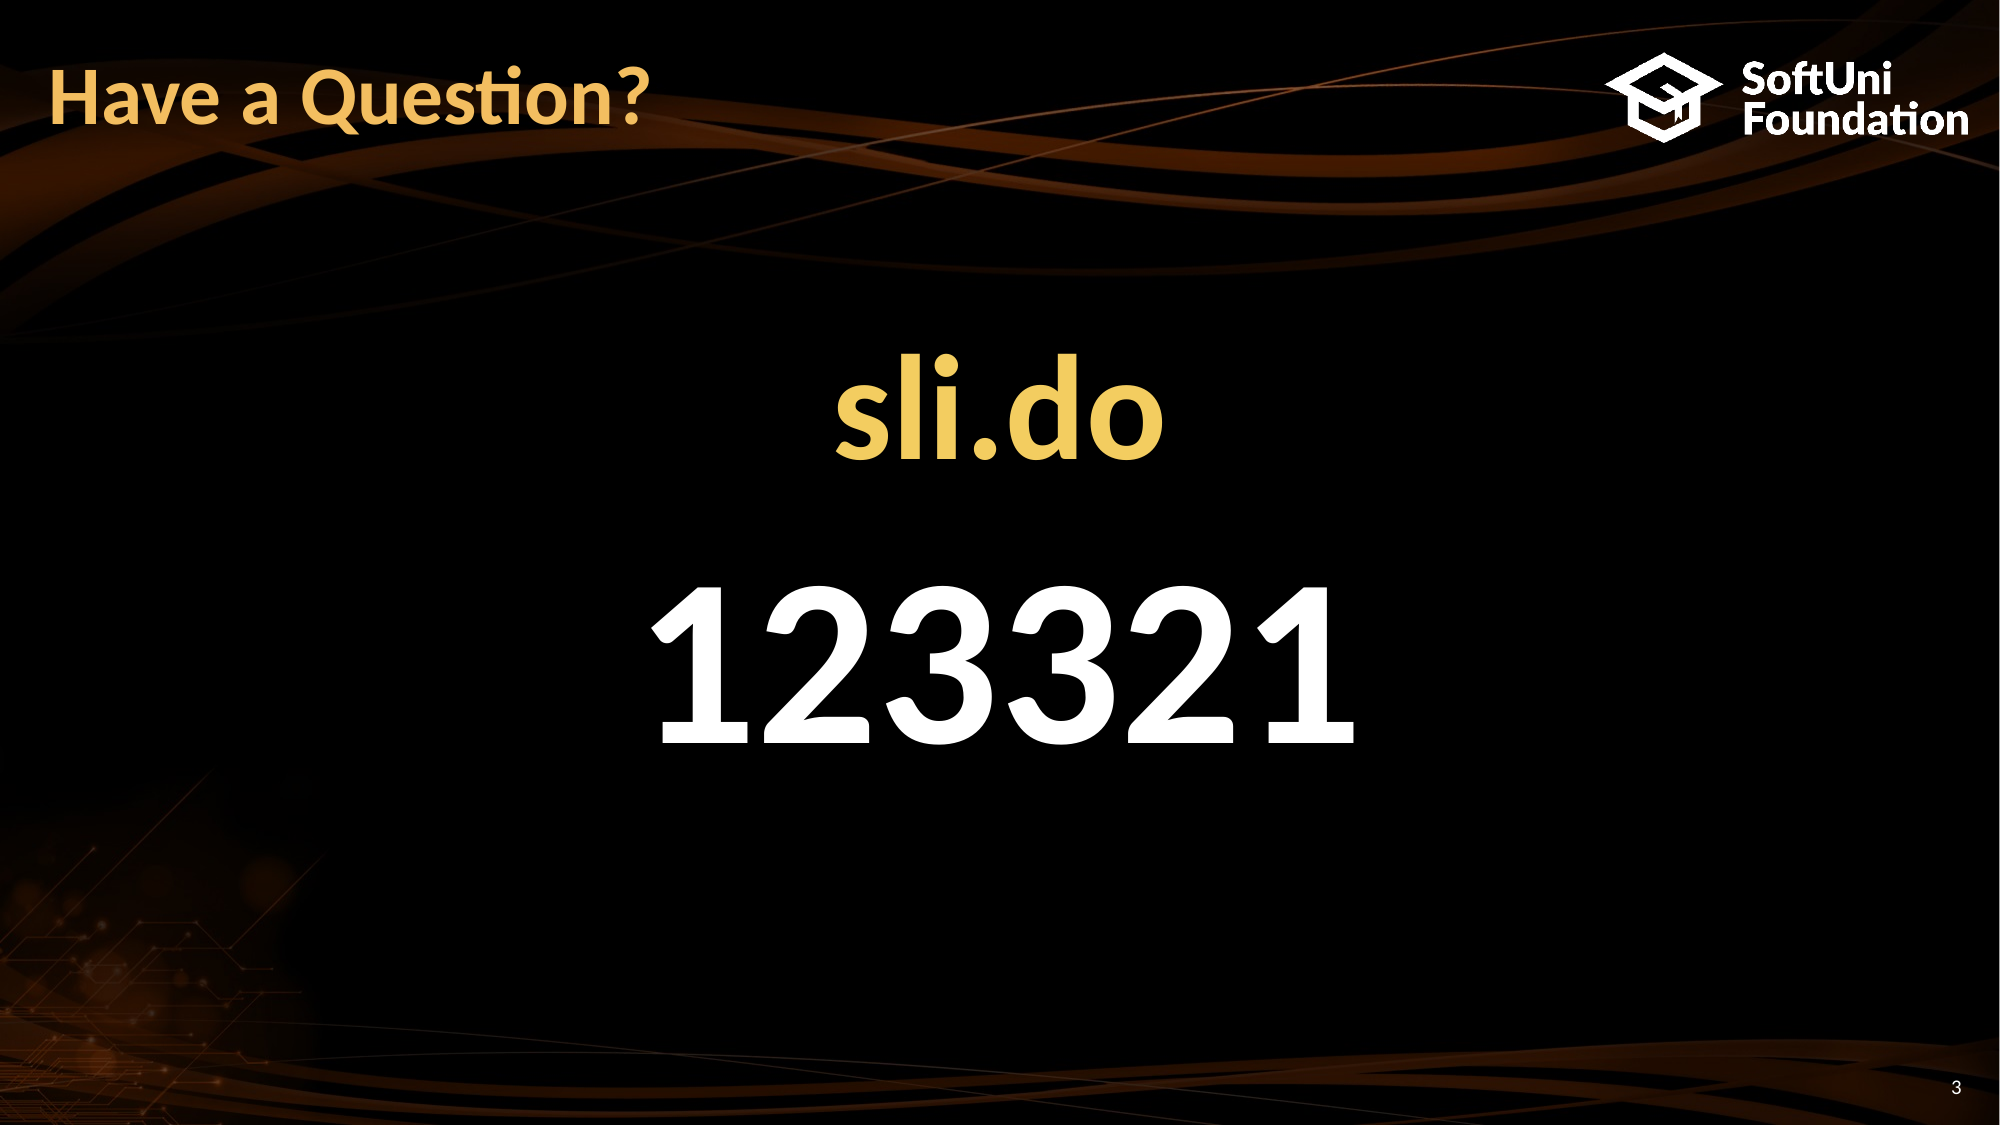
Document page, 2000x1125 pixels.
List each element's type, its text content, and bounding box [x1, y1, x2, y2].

text_box sli.do 123321 [31, 294, 1968, 831]
picture [0, 0, 2000, 1125]
title Have a Question? [30, 6, 1602, 189]
slide_number 3 [1897, 1070, 1968, 1103]
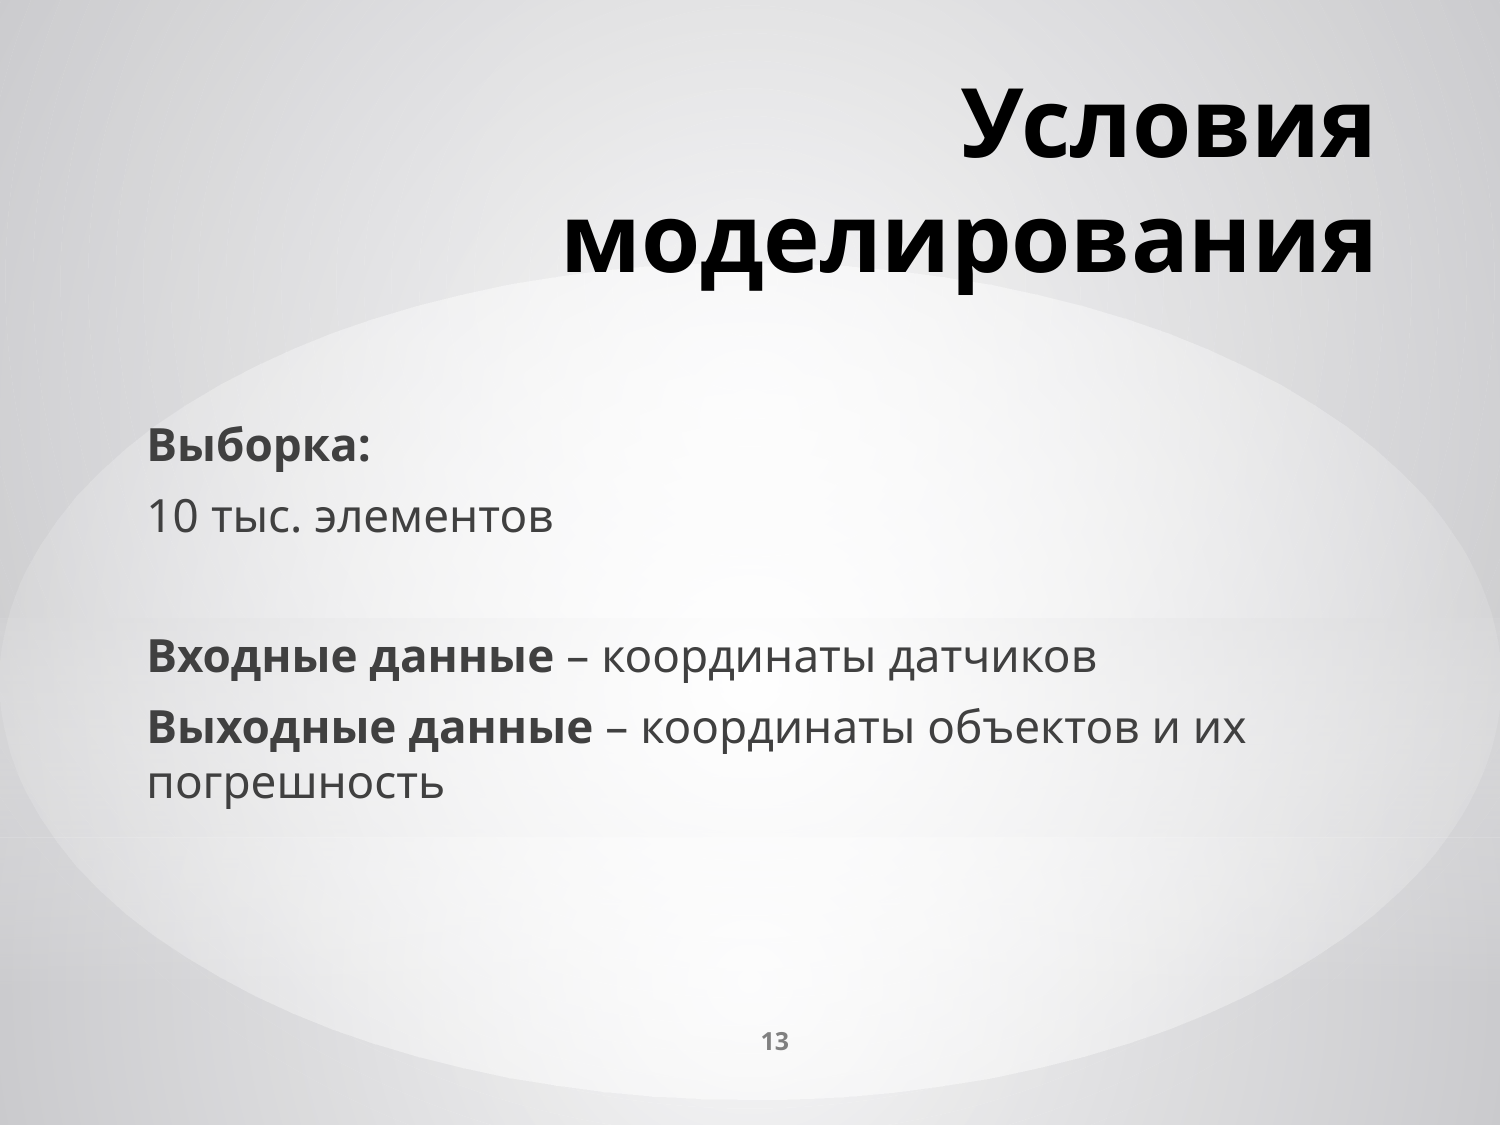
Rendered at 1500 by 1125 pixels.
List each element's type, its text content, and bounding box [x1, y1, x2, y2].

slide_number 13 [624, 1012, 925, 1073]
title Условия моделирования [324, 54, 1393, 243]
list Выборка: 10 тыс. элементов Входные данные – координаты датчиков Выходные данные – координаты объектов и их погрешность [123, 338, 1500, 909]
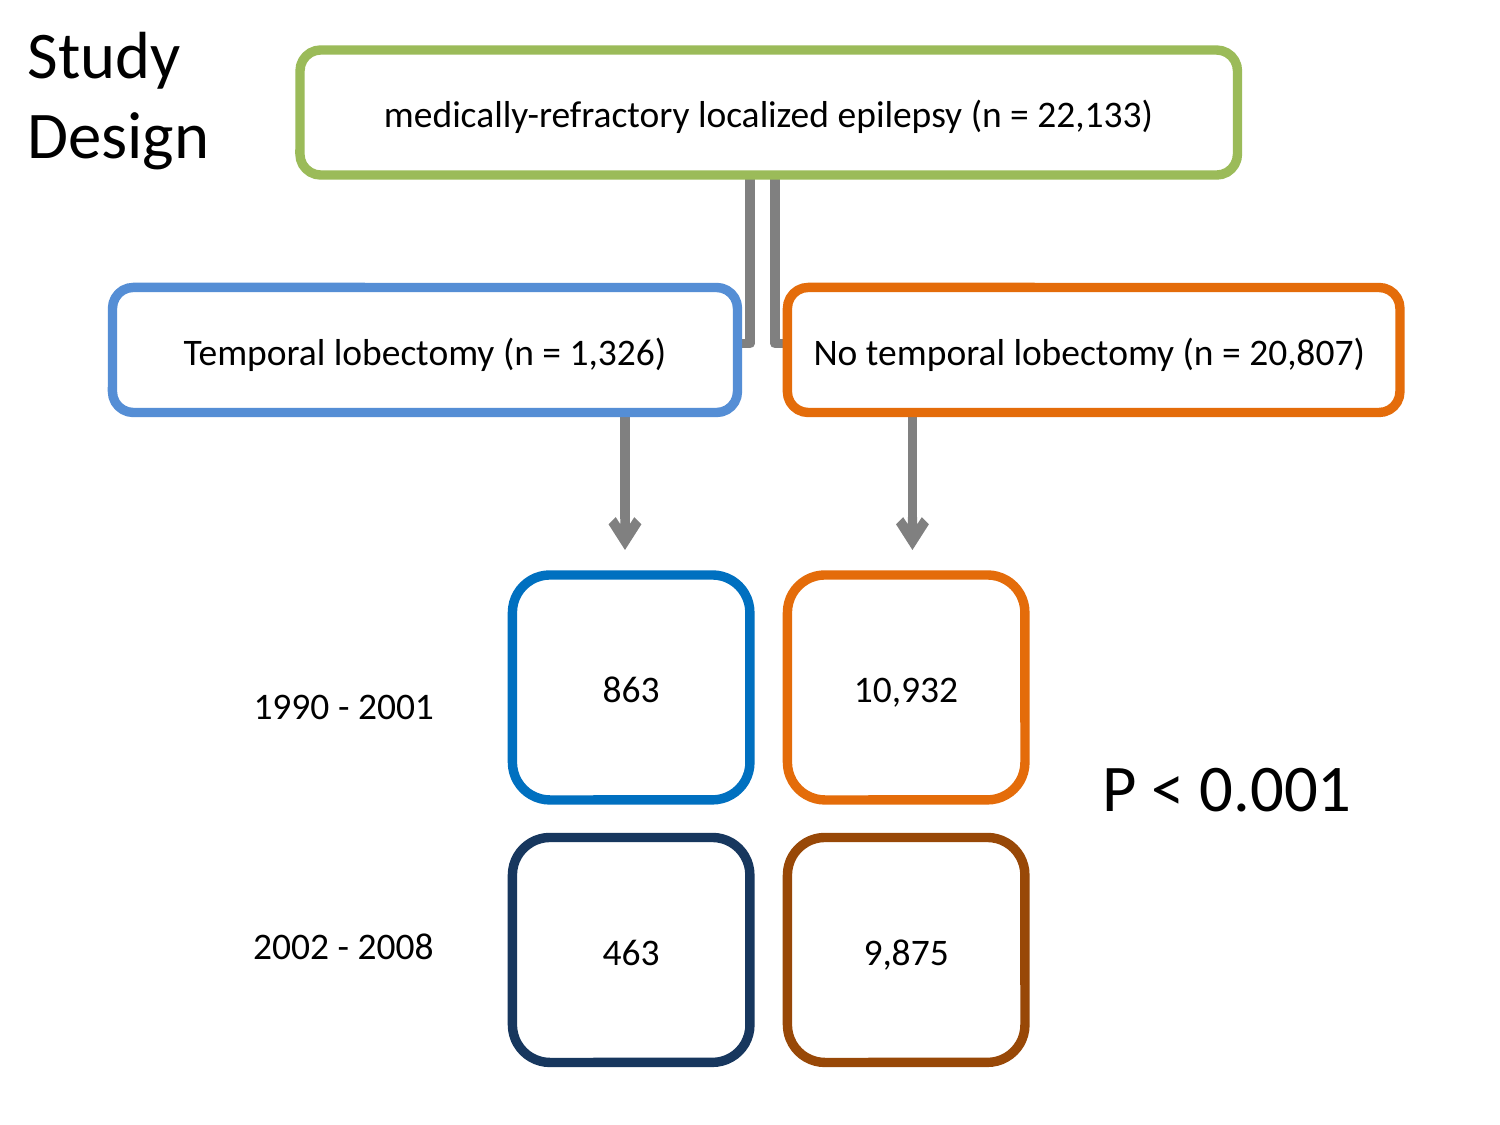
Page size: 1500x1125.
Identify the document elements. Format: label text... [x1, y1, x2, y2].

text_box Temporal lobectomy (n = 1,326) [110, 285, 480, 415]
text_box P < 0.001 [1087, 737, 1400, 833]
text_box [480, 281, 632, 407]
text_box 10,932 [785, 572, 1028, 803]
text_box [637, 274, 1051, 413]
text_box Study Design [12, 4, 450, 179]
text_box No temporal lobectomy (n = 20,807) [1054, 285, 1403, 415]
text_box medically-refractory localized epilepsy (n = 22,133) [450, 47, 1240, 178]
text_box 9,875 [785, 835, 1028, 1065]
text_box 463 [510, 835, 753, 1065]
text_box 863 [510, 572, 753, 803]
text_box 2002 - 2008 [238, 914, 449, 975]
text_box 1990 - 2001 [238, 674, 449, 735]
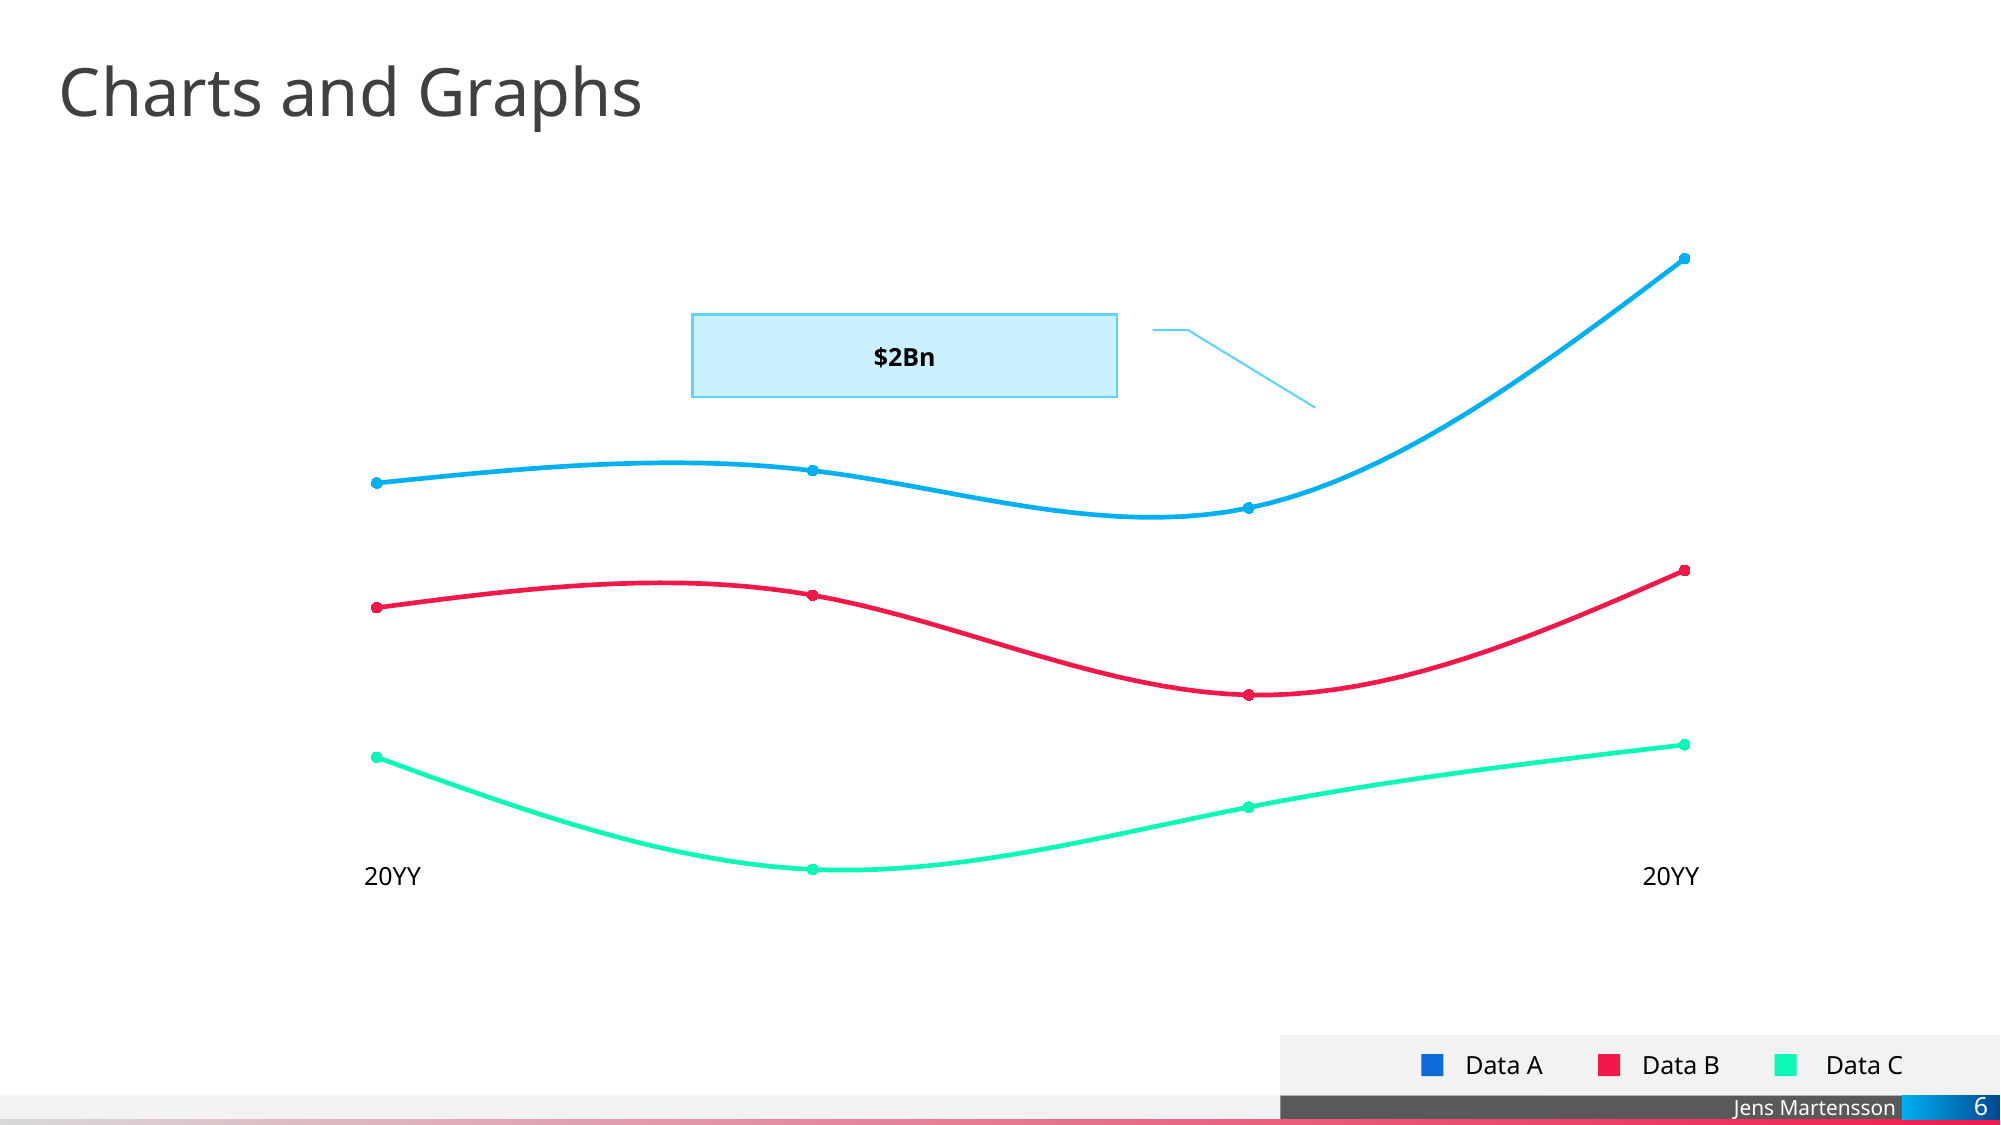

**YOUR INSTRUCTIONS:** Set down, word for word, the full listing above, and carry over no pictures.

**THE ANSWER:**
Document page, 2000x1125 pixels.
List each element's type, its text content, and bounding box [x1, y1, x2, y2].

text_box sli.do 123321 [31, 294, 1968, 831]
picture [0, 0, 2000, 1125]
title Have a Question? [30, 6, 1602, 189]
slide_number 3 [1897, 1070, 1968, 1103]
Rendered at 1500 by 1125 pixels.
List each element's type, its text content, and bounding box [x1, y1, x2, y2].

slide_number 13 [624, 1012, 925, 1073]
title Условия моделирования [324, 54, 1393, 243]
list Выборка: 10 тыс. элементов Входные данные – координаты датчиков Выходные данные – координаты объектов и их погрешность [123, 338, 1500, 909]
Page size: 1500x1125.
Identify the document elements. Format: label text... [x1, y1, x2, y2].

text_box Temporal lobectomy (n = 1,326) [110, 285, 480, 415]
text_box P < 0.001 [1087, 737, 1400, 833]
text_box [480, 281, 632, 407]
text_box 10,932 [785, 572, 1028, 803]
text_box [637, 274, 1051, 413]
text_box Study Design [12, 4, 450, 179]
text_box No temporal lobectomy (n = 20,807) [1054, 285, 1403, 415]
text_box medically-refractory localized epilepsy (n = 22,133) [450, 47, 1240, 178]
text_box 9,875 [785, 835, 1028, 1065]
text_box 463 [510, 835, 753, 1065]
text_box 863 [510, 572, 753, 803]
text_box 2002 - 2008 [238, 914, 449, 975]
text_box 1990 - 2001 [238, 674, 449, 735]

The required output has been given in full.